Cette apparence correspondait-elle toujours à la réalité ? Que cachait l’austère façade ? Il est difficile de le dire. Mais ce qu’on peut avancer sans crainte de se tromper, c’est que, quelle que fut par ailleurs sa conduite, la femme noble de province n’est pas, comme celle de Paris, une émancipée. L’autorité maritale n’est pas ici un vain mot. Et la femme est non seulement soumise à son mari, mais veuve, à ses parents, père, mère, frères ou sœurs, qui surveillent sa conduite et la punissent avec autant de rigueur que le mari « si elle forfait à l’honneur » [1].

Dans les cités provinciales, plus étroites, où tous les membres d’une même société se connaissent et se surveillent, où il n’est pas possible, comme cela est si fréquent à Paris chez les gens de qualité, d’avoir chacun sa maison, la femme vit avec son mari, n’a pas d’autres relations que les siennes et ne peut, comme elle le fait dans la capitale, mener une vie pratiquement étrangère à celle de son mari et en fait indépendante. La plupart du temps, le foyer subsiste et la présence de la femme à côté de son mari à ce foyer fait que cette famille est plus fortement constituée. En province, en un mot, les mœurs, sans suivre à la lettre les lois et sans exiger le total assujettissement de la femme, ne sont pas, comme à Paris, en contradiction absolue avec les lois.

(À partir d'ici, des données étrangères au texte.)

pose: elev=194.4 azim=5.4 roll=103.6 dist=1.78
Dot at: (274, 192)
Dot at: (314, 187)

Dans la plupart des capitales provinciales, petites ou grandes, la femme de qualité reste le centre de la vie mondaine. Qu’il s’agisse des femmes de gouverneurs de province ou des intendants venues avec leur mari de la capitale, et qui apportent les mœurs de la Cour et le désir de représenter dignement la vie parisienne, qu’il s’agisse des riches seigneurs provinciaux pourvus d’un hôtel à la ville et d’un château à la campagne, partout les femmes organisent des réceptions brillantes. En 1774, lors de l’ouverture des États de Bretagne, la princesse de Lamballe, belle-fille du gouverneur, organise une réception pour cinq cents gentilshommes et leurs femmes[2] ; à Bordeaux, la duchesse d’Aiguillon, nièce du duc de Richelieu, tient un salon renommé. À Toulouse, s’est formée,

  1. En 1708, Louise de l’Isle est condamnée à passer ses jours dans un couvent à la requête de sa sœur. (Arch. dép., Côtes-du-Nord, B. 600).
  2. Cabré. Loc. cit.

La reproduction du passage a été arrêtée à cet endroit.